Social Engineering & Phishing

Arbala Systems can perform constructed social engineering and phishing attempts to test the effectiveness of security training and help you create an enterprise-wide awareness program to decrease the “insider” threat.

Social Engineering Services

Social Engineering is an effective, non-technical means for an attacker to infiltrate the organization and secure a foothold by exploiting the “good nature” of human personality. As an example, one common route for social engineering involves an individual contacting a help desk claiming to be someone they aren’t. As a result of the help desk staffer wanting to help the individual on the phone, they either disclose information they shouldn’t have disclosed or give unauthorized access to someone they shouldn’t have.

To kickstart a social engineering assessment, Arbala Systems utilizes client-supplied information to quickly determine the most likely areas for social engineering success. With this information gathered. We: request and review the policies, support information and processes of the target within the organization; identify potential attack vectors, either provided by the customer or identified during the data gathering and review phase; construct an attack around those specific attack vectors and provide a window of time that the attacks will be run (communicated only to the key stake holders); construct a limited communication plan that details the appropriate measures that should be taken to manage any support or incidents that may arise during the orchestrated attacks.

Phishing Assessments

Phishing is a sub-category of social engineering that is very specific to email and was identified by IT executives as the top future cybersecurity threat. It has been the root cause of many recent breaches and even led to an expensive OCR settlement towards the end of 2015.

In a standard phishing scheme, an attacker constructs an email to look like it’s coming from a trusted source (e.g., bank, insurance company, well-known brand, etc.) with the intent that the recipient will assume the contents of the email must be trustworthy because they came from a trustworthy source. In reality, the links in the email are to a nefarious location constructed to extract information from the recipient through various technical means. The data lost in these types of attacks can be as simple as a user being tricked into typing in their user credentials to “confirm them” (thereby giving the attacker their credentials to log into their account) or as extensive as theft of data residing on the target computer by way of a web-based script that retrieves select information from the target’s computer without them ever having done anything other than click on a few links.
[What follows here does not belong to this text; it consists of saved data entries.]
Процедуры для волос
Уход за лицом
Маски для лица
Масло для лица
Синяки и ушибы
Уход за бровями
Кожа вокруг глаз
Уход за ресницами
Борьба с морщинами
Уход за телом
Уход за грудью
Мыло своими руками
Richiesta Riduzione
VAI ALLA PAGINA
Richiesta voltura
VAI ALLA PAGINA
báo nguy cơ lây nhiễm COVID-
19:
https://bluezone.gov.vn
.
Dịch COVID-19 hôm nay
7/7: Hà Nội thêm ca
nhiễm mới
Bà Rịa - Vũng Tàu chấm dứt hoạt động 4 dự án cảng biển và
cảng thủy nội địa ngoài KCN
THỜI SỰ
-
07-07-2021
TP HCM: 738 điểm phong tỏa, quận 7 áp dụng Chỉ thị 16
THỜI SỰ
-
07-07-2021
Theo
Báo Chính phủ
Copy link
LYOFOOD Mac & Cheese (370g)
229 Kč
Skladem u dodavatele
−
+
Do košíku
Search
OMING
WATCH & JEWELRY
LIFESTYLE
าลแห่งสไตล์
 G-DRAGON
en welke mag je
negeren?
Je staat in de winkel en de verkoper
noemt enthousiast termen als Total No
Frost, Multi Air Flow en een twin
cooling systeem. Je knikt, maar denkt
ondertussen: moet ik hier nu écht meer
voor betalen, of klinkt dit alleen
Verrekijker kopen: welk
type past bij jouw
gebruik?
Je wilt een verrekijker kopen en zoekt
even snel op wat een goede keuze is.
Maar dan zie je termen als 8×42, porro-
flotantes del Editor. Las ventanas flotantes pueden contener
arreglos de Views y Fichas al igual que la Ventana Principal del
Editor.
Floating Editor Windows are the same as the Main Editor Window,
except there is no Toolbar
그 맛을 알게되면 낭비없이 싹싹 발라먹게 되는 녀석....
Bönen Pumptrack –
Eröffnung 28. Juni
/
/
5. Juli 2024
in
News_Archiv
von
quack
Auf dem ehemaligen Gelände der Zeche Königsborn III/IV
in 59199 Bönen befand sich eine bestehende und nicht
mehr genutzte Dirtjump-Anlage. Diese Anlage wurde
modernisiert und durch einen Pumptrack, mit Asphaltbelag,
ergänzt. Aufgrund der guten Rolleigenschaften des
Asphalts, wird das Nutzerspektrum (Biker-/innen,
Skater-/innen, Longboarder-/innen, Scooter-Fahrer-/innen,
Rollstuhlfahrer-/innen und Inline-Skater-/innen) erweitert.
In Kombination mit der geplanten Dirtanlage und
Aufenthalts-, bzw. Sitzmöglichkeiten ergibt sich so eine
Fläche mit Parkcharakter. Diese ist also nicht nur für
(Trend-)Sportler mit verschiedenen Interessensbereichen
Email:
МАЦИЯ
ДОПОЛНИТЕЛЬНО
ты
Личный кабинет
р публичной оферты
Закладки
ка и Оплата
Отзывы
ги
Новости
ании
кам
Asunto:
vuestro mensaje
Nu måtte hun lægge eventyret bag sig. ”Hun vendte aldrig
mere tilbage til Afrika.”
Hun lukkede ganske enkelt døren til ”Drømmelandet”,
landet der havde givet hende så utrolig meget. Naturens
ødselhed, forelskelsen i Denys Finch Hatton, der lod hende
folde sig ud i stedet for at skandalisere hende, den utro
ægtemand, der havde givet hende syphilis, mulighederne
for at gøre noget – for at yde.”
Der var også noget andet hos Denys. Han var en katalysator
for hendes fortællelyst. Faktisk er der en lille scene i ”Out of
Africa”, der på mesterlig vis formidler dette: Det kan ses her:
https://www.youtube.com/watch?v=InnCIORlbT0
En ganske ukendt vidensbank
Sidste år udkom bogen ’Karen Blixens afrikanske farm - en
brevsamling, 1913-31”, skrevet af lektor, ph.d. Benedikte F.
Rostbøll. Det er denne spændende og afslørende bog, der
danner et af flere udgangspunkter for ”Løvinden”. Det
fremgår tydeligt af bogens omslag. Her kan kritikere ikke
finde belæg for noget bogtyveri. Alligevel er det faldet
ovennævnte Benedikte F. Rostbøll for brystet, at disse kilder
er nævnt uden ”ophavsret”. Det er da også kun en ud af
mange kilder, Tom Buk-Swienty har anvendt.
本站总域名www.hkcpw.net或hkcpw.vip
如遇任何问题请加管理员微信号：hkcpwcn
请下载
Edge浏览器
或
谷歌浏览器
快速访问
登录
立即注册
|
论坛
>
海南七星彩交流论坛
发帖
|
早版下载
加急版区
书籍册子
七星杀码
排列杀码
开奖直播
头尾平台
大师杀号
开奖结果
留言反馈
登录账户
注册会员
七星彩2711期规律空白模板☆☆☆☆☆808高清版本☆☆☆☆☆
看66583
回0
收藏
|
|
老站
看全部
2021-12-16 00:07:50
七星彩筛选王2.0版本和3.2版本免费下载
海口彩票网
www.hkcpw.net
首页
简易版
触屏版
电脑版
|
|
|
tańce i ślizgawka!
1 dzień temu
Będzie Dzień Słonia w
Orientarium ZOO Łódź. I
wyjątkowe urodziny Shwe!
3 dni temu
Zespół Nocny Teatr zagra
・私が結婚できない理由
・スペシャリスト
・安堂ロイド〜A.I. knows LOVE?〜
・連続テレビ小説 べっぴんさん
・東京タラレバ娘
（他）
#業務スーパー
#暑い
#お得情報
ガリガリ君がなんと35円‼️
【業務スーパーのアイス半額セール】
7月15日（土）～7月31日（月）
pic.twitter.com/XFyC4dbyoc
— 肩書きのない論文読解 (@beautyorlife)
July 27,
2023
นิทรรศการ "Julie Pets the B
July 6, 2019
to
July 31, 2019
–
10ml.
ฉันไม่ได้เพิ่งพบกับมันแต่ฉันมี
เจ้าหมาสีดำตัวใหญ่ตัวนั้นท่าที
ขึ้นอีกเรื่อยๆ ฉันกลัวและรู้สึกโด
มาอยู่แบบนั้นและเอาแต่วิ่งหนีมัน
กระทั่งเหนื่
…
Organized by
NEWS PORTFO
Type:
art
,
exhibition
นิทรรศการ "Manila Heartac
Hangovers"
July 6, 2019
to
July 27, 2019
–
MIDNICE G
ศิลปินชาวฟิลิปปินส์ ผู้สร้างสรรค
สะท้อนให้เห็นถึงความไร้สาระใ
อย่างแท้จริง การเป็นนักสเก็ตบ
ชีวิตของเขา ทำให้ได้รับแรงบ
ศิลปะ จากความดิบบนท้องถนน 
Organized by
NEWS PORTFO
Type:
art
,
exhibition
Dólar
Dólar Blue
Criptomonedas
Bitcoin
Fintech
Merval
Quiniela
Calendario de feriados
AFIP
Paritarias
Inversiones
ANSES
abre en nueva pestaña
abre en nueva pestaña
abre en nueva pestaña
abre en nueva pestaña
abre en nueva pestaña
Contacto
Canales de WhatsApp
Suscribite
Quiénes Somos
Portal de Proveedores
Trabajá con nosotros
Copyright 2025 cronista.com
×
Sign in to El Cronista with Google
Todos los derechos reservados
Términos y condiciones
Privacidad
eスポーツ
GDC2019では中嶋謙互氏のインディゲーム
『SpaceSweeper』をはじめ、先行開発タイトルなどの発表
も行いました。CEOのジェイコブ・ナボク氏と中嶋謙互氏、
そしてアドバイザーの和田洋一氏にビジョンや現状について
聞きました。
To facilitate a phishing assessment, Arbala Systems utilizes a combination of insider knowledge and the latest trends in phishing to achieve a realistic scenario designed to entice employees into investigating the email and handing over restricted or sensitive information. Findings from this study provide insight into the workforce’s ability to take a critical eye to suspicious emails, as well as deliver detailed reporting about how far into the phishing net they swam (and the information they might have divulged should it have been a real attack).

Our phishing assessment has helped thousands of users become more knowledgeable of deceptive phishing efforts, and it will help you create a culture of cybersecurity awareness and empower your staff to be more cautious of suspicious emails.